Fluorinated graphene oxide as a novel multimodal material for biological applications

R. Romero-Aburto
Rice University, US

Keywords: graphene, MRI, ultrasound, photoacoustics, hyperthermia


Imaging contrast agents based on 19F are highly desirable due to the scarce distribution of fluorine in the human body and their ability to be detected by magnetic resonance imaging (MRI). We introduce a new multimodal material, fluorinated graphene oxide (FGO), where F is covalently bonded to the carbon (C) lattice of a graphene sheet. FGO is responsive to MRI, ultrasound (US), photoacoustics (PA) and hyperthermia induced by a near infrared (NIR) laser. FGO presents a typical paramagnetic curve when tested in a Superconducting Quantum Interference Device (SQUID). FGO MRI phantoms were compared with graphene oxide (GO) and relaxed water.

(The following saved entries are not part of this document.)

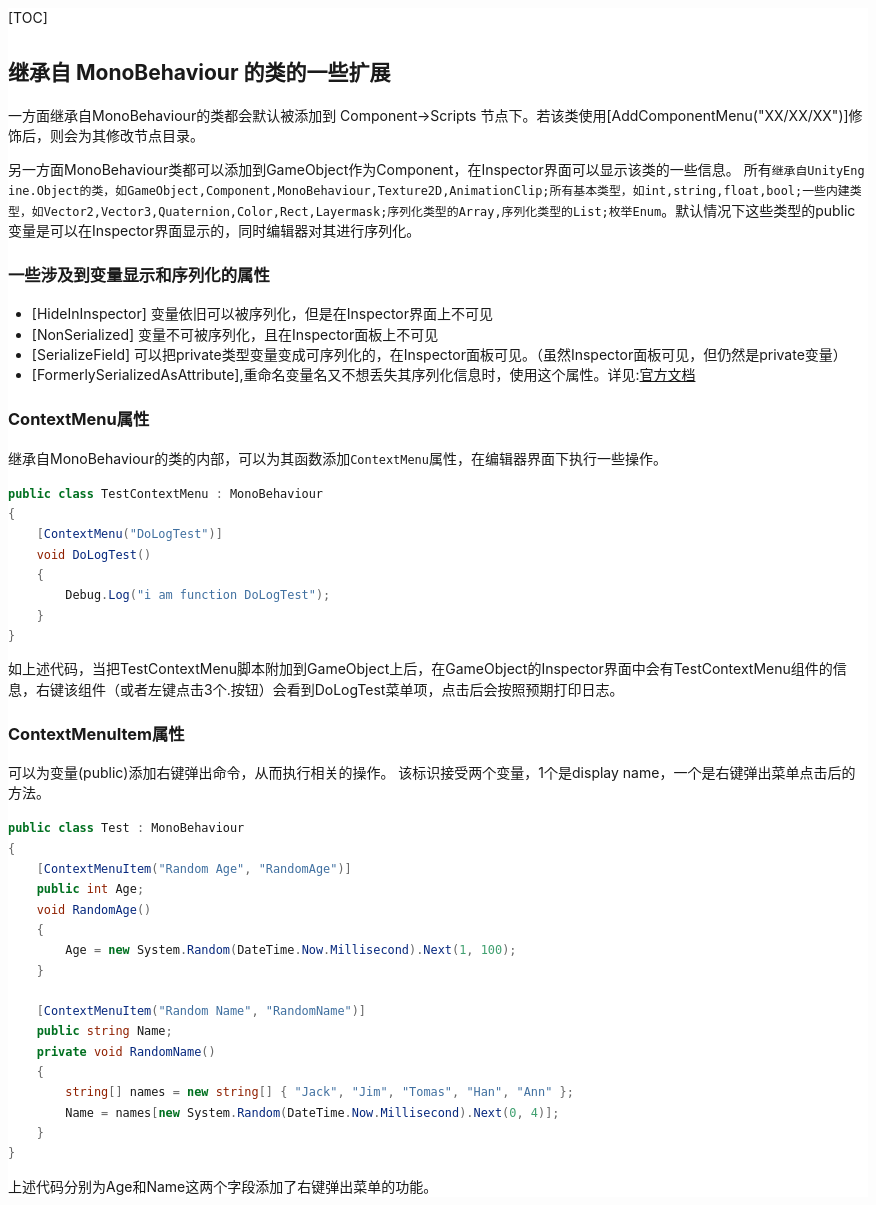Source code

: [TOC]
## 继承自 MonoBehaviour 的类的一些扩展
一方面继承自MonoBehaviour的类都会默认被添加到 Component->Scripts 节点下。若该类使用[AddComponentMenu("XX/XX/XX")]修饰后，则会为其修改节点目录。

另一方面MonoBehaviour类都可以添加到GameObject作为Component，在Inspector界面可以显示该类的一些信息。
所有``继承自UnityEngine.Object的类，如GameObject,Component,MonoBehaviour,Texture2D,AnimationClip;所有基本类型，如int,string,float,bool;一些内建类型，如Vector2,Vector3,Quaternion,Color,Rect,Layermask;序列化类型的Array,序列化类型的List;枚举Enum``。默认情况下这些类型的public变量是可以在Inspector界面显示的，同时编辑器对其进行序列化。
### 一些涉及到变量显示和序列化的属性
- [HideInInspector] 变量依旧可以被序列化，但是在Inspector界面上不可见
- [NonSerialized] 变量不可被序列化，且在Inspector面板上不可见
- [SerializeField] 可以把private类型变量变成可序列化的，在Inspector面板可见。（虽然Inspector面板可见，但仍然是private变量）
- [FormerlySerializedAsAttribute],重命名变量名又不想丢失其序列化信息时，使用这个属性。详见:[官方文档](https://docs.unity3d.com/ScriptReference/Serialization.FormerlySerializedAsAttribute.html)


### ContextMenu属性
继承自MonoBehaviour的类的内部，可以为其函数添加``ContextMenu``属性，在编辑器界面下执行一些操作。
```csharp
public class TestContextMenu : MonoBehaviour
{
    [ContextMenu("DoLogTest")]
    void DoLogTest()
    {
        Debug.Log("i am function DoLogTest");
    }
}
```
如上述代码，当把TestContextMenu脚本附加到GameObject上后，在GameObject的Inspector界面中会有TestContextMenu组件的信息，右键该组件（或者左键点击3个.按钮）会看到DoLogTest菜单项，点击后会按照预期打印日志。

### ContextMenuItem属性
可以为变量(public)添加右键弹出命令，从而执行相关的操作。
该标识接受两个变量，1个是display name，一个是右键弹出菜单点击后的方法。
```csharp
public class Test : MonoBehaviour
{
    [ContextMenuItem("Random Age", "RandomAge")]
    public int Age;
    void RandomAge()
    {
        Age = new System.Random(DateTime.Now.Millisecond).Next(1, 100);
    }

    [ContextMenuItem("Random Name", "RandomName")]
    public string Name;
    private void RandomName()
    {
        string[] names = new string[] { "Jack", "Jim", "Tomas", "Han", "Ann" };
        Name = names[new System.Random(DateTime.Now.Millisecond).Next(0, 4)];
    }
}
```
上述代码分别为Age和Name这两个字段添加了右键弹出菜单的功能。
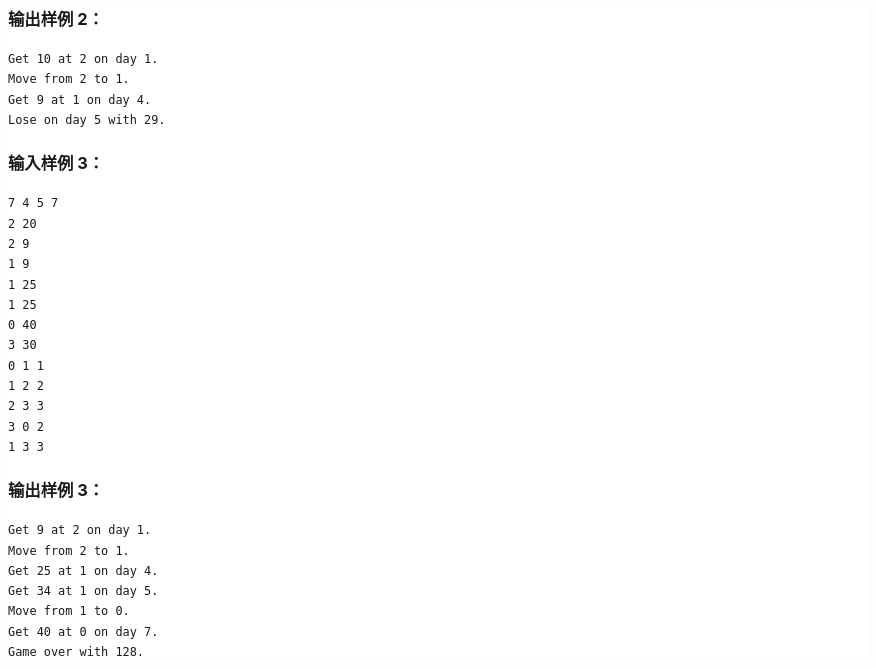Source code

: 
### 输出样例 2：

```out
Get 10 at 2 on day 1.
Move from 2 to 1.
Get 9 at 1 on day 4.
Lose on day 5 with 29.
```

### 输入样例 3：

```in
7 4 5 7
2 20
2 9
1 9
1 25
1 25
0 40
3 30
0 1 1
1 2 2
2 3 3
3 0 2
1 3 3
```

### 输出样例 3：

```out
Get 9 at 2 on day 1.
Move from 2 to 1.
Get 25 at 1 on day 4.
Get 34 at 1 on day 5.
Move from 1 to 0.
Get 40 at 0 on day 7.
Game over with 128.
```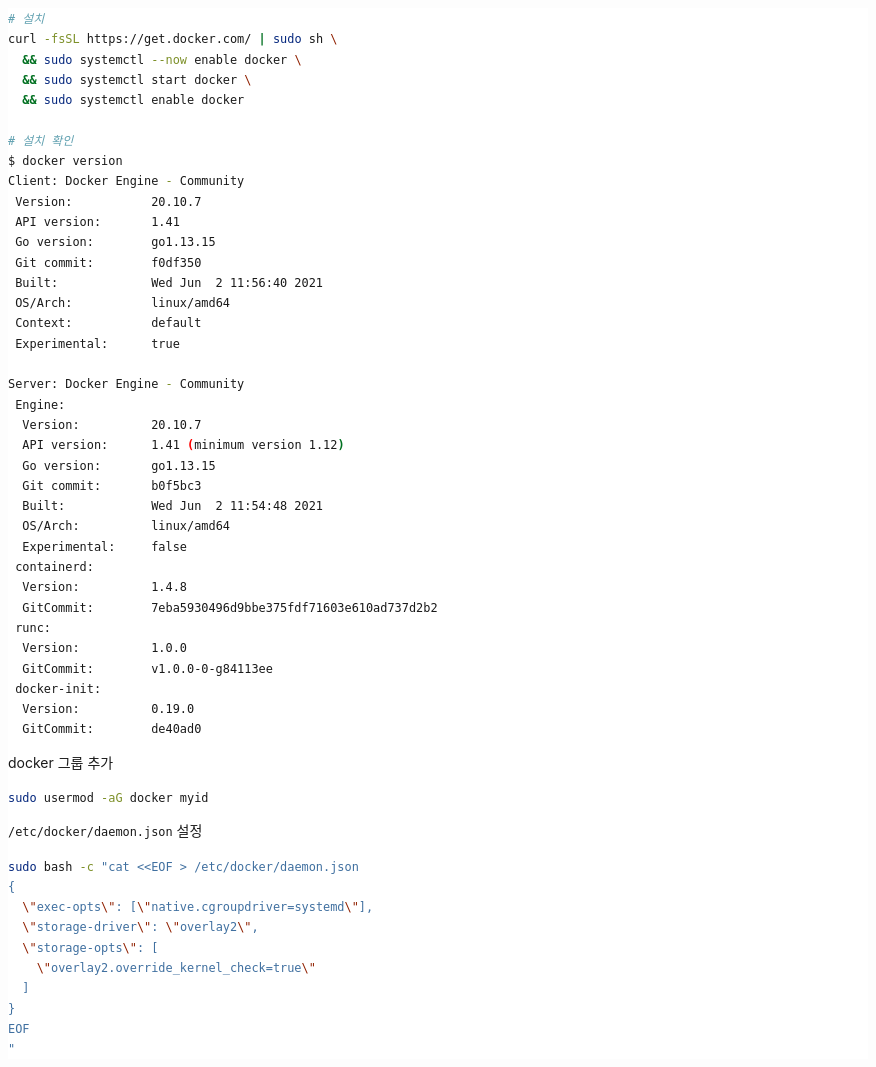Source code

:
 ``` bash
# 설치
curl -fsSL https://get.docker.com/ | sudo sh \
  && sudo systemctl --now enable docker \
  && sudo systemctl start docker \
  && sudo systemctl enable docker

# 설치 확인
$ docker version
Client: Docker Engine - Community
 Version:           20.10.7
 API version:       1.41
 Go version:        go1.13.15
 Git commit:        f0df350
 Built:             Wed Jun  2 11:56:40 2021
 OS/Arch:           linux/amd64
 Context:           default
 Experimental:      true

Server: Docker Engine - Community
 Engine:
  Version:          20.10.7
  API version:      1.41 (minimum version 1.12)
  Go version:       go1.13.15
  Git commit:       b0f5bc3
  Built:            Wed Jun  2 11:54:48 2021
  OS/Arch:          linux/amd64
  Experimental:     false
 containerd:
  Version:          1.4.8
  GitCommit:        7eba5930496d9bbe375fdf71603e610ad737d2b2
 runc:
  Version:          1.0.0
  GitCommit:        v1.0.0-0-g84113ee
 docker-init:
  Version:          0.19.0
  GitCommit:        de40ad0
```

docker 그룹 추가

``` bash
sudo usermod -aG docker myid
```

`/etc/docker/daemon.json` 설정

``` bash
sudo bash -c "cat <<EOF > /etc/docker/daemon.json
{
  \"exec-opts\": [\"native.cgroupdriver=systemd\"],
  \"storage-driver\": \"overlay2\",
  \"storage-opts\": [
    \"overlay2.override_kernel_check=true\"
  ]
}
EOF
"
```
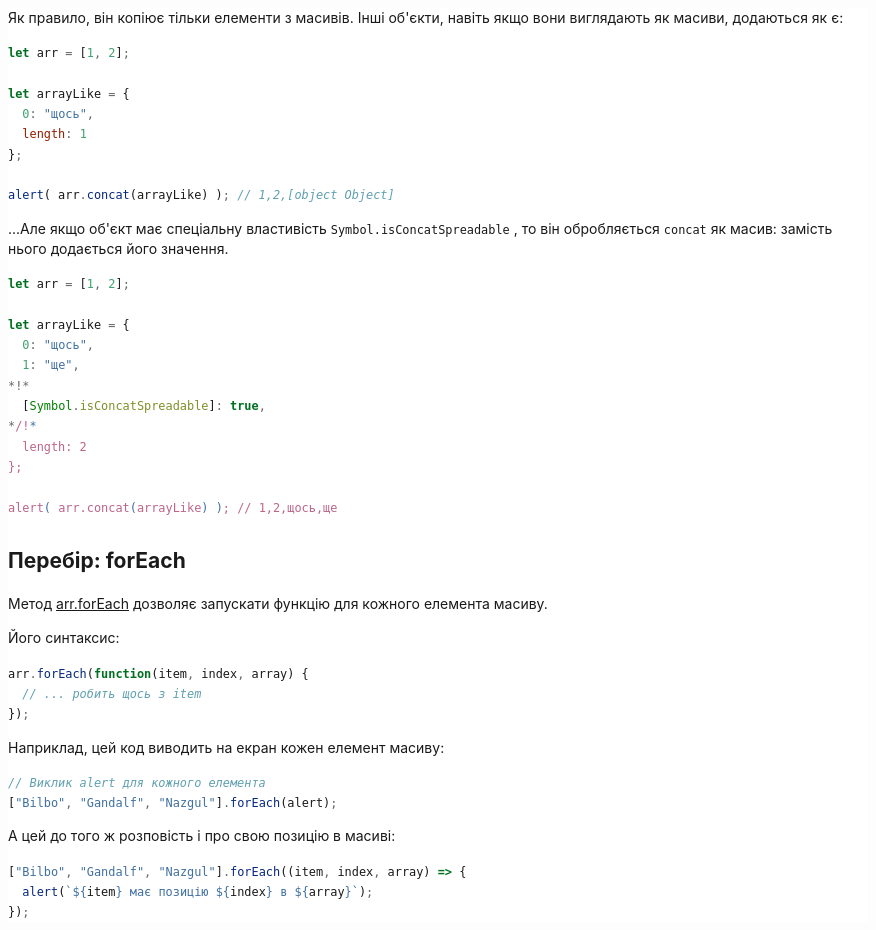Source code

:Як правило, він копіює тільки елементи з масивів. Інші об'єкти, навіть якщо вони виглядають як масиви, додаються як є:

```js run
let arr = [1, 2];

let arrayLike = {
  0: "щось",
  length: 1
};

alert( arr.concat(arrayLike) ); // 1,2,[object Object]
```

...Але якщо об'єкт має спеціальну властивість `Symbol.isConcatSpreadable` , то він обробляється `concat` як масив: замість нього додається його значення.

```js run
let arr = [1, 2];

let arrayLike = {
  0: "щось",
  1: "ще",
*!*
  [Symbol.isConcatSpreadable]: true,
*/!*
  length: 2
};

alert( arr.concat(arrayLike) ); // 1,2,щось,ще
```

## Перебір: forEach

Метод [arr.forEach](mdn:js/Array/forEach) дозволяє запускати функцію для кожного елемента масиву.

Його синтаксис:
```js
arr.forEach(function(item, index, array) {
  // ... робить щось з item
});
```

Наприклад, цей код виводить на екран кожен елемент масиву:

```js run
// Виклик alert для кожного елемента
["Bilbo", "Gandalf", "Nazgul"].forEach(alert);
```

А цей до того ж розповість і про свою позицію в масиві:

```js run
["Bilbo", "Gandalf", "Nazgul"].forEach((item, index, array) => {
  alert(`${item} має позицію ${index} в ${array}`);
});
```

Results indicated enhanced contrast in the spin-spin (T2) relaxation mode compared to GO and relaxed water. US demonstrated hyperechoic FGO as compared to the anechoic agar. The photoacoustic signal peaked at a wavelength of 720nm and as expected FGO and GO had the same trend. FGO selective heating under an 800nm NIR laser, translated into an increase in temperature from 20.1 to 62°C. Furthermore, in vitro studies on glioma cells confirm the ability of FGO as an inducible hyperthermic material when illuminated by a NIR laser. Our results introduce multimodal FGO to the biomaterials field.